- _How to complete this task_
Set out the records below again exactly; skip the images.

** Opening Records provided block **

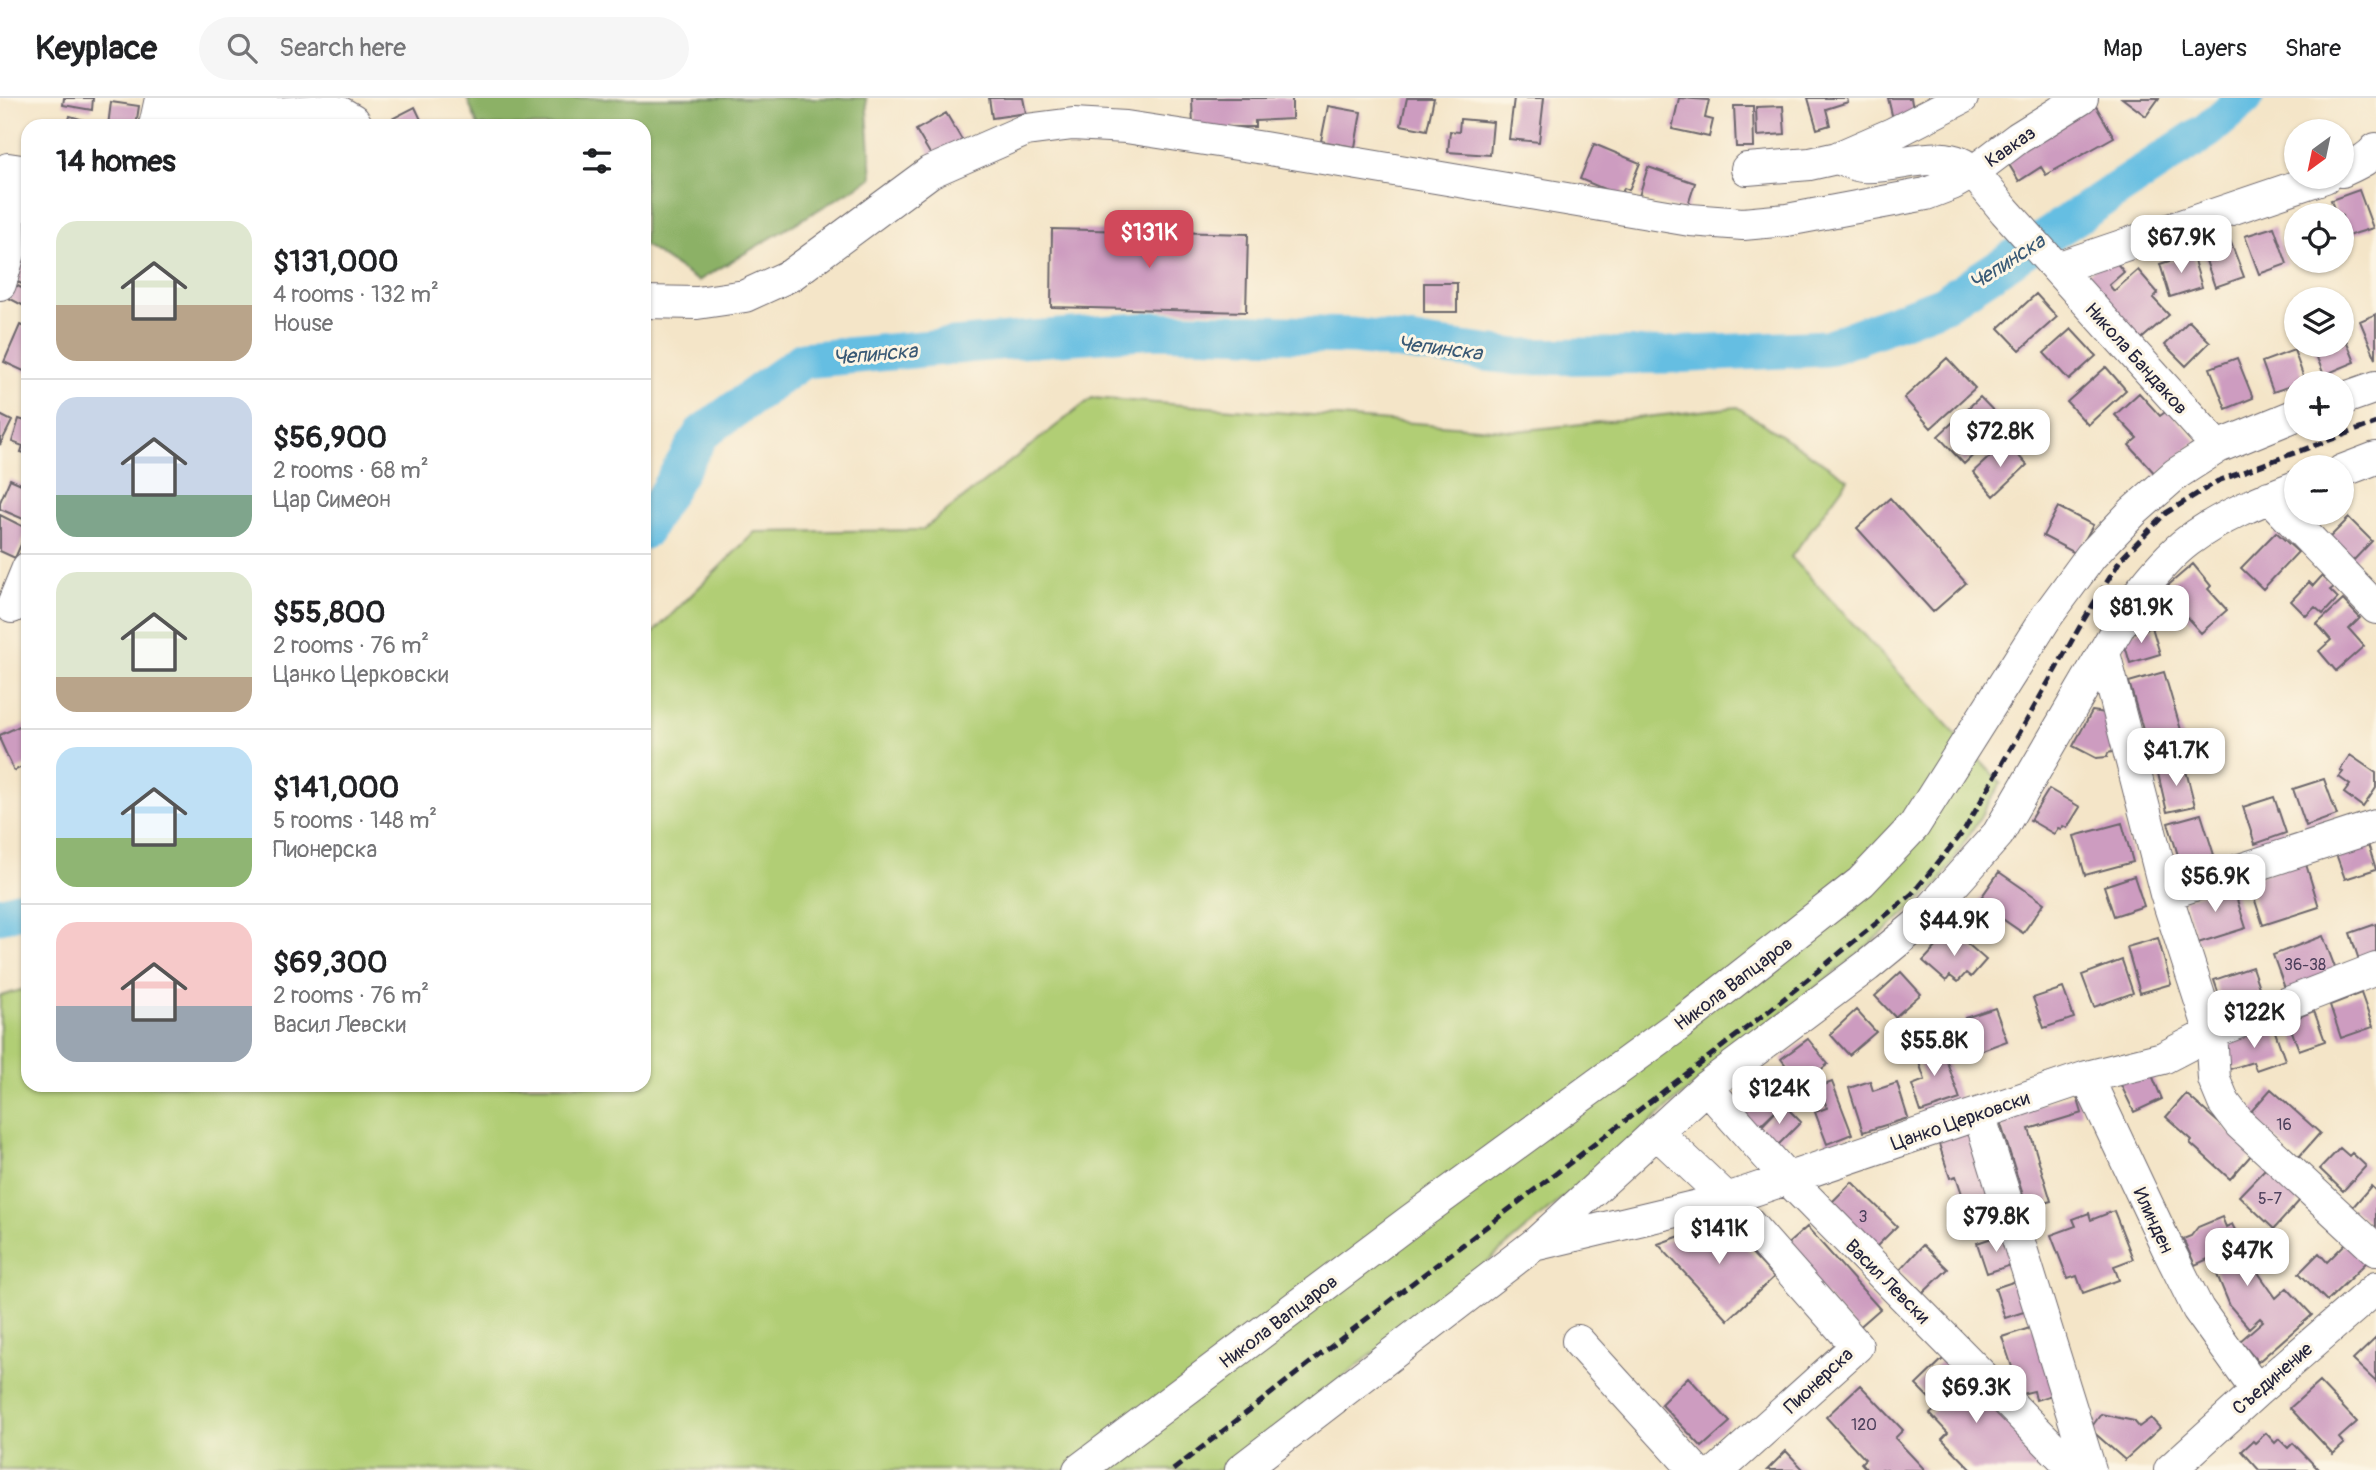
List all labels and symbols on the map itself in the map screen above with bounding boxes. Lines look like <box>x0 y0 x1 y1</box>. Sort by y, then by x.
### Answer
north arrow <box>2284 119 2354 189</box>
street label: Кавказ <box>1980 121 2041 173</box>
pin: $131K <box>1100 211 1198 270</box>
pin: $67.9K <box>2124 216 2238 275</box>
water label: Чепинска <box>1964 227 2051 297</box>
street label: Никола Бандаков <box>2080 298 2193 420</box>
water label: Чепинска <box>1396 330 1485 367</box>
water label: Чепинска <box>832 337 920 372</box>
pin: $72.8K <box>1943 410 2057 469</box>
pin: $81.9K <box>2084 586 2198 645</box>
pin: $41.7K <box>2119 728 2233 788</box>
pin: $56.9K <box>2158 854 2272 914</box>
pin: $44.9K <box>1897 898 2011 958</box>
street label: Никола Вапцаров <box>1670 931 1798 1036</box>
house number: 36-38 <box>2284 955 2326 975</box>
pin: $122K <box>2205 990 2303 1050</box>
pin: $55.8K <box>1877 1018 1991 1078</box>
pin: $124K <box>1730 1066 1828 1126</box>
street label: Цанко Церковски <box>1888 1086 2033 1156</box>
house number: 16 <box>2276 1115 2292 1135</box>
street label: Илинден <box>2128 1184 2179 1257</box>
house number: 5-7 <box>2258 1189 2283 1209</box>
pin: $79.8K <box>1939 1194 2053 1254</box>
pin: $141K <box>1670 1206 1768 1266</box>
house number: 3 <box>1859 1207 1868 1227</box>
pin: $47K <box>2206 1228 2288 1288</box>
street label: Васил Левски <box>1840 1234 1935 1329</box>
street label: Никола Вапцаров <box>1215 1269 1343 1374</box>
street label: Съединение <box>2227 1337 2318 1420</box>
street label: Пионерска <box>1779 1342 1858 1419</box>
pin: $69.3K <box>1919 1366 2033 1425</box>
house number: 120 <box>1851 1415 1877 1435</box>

** Closing Records provided block **

- _Task response_
List all labels and symbols on the map itself in the map screen above with bounding boxes. Lines look like <box>x0 y0 x1 y1</box>. Sort by y, then by x.
### Answer
north arrow <box>2284 119 2354 189</box>
street label: Кавказ <box>1980 121 2041 173</box>
pin: $131K <box>1100 211 1198 270</box>
pin: $67.9K <box>2124 216 2238 275</box>
water label: Чепинска <box>1964 227 2051 297</box>
street label: Никола Бандаков <box>2080 298 2193 420</box>
water label: Чепинска <box>1396 330 1485 367</box>
water label: Чепинска <box>832 337 920 372</box>
pin: $72.8K <box>1943 410 2057 469</box>
pin: $81.9K <box>2084 586 2198 645</box>
pin: $41.7K <box>2119 728 2233 788</box>
pin: $56.9K <box>2158 854 2272 914</box>
pin: $44.9K <box>1897 898 2011 958</box>
street label: Никола Вапцаров <box>1670 931 1798 1036</box>
house number: 36-38 <box>2284 955 2326 975</box>
pin: $122K <box>2205 990 2303 1050</box>
pin: $55.8K <box>1877 1018 1991 1078</box>
pin: $124K <box>1730 1066 1828 1126</box>
street label: Цанко Церковски <box>1888 1086 2033 1156</box>
house number: 16 <box>2276 1115 2292 1135</box>
street label: Илинден <box>2128 1184 2179 1257</box>
house number: 5-7 <box>2258 1189 2283 1209</box>
pin: $79.8K <box>1939 1194 2053 1254</box>
pin: $141K <box>1670 1206 1768 1266</box>
house number: 3 <box>1859 1207 1868 1227</box>
pin: $47K <box>2206 1228 2288 1288</box>
street label: Васил Левски <box>1840 1234 1935 1329</box>
street label: Никола Вапцаров <box>1215 1269 1343 1374</box>
street label: Съединение <box>2227 1337 2318 1420</box>
street label: Пионерска <box>1779 1342 1858 1419</box>
pin: $69.3K <box>1919 1366 2033 1425</box>
house number: 120 <box>1851 1415 1877 1435</box>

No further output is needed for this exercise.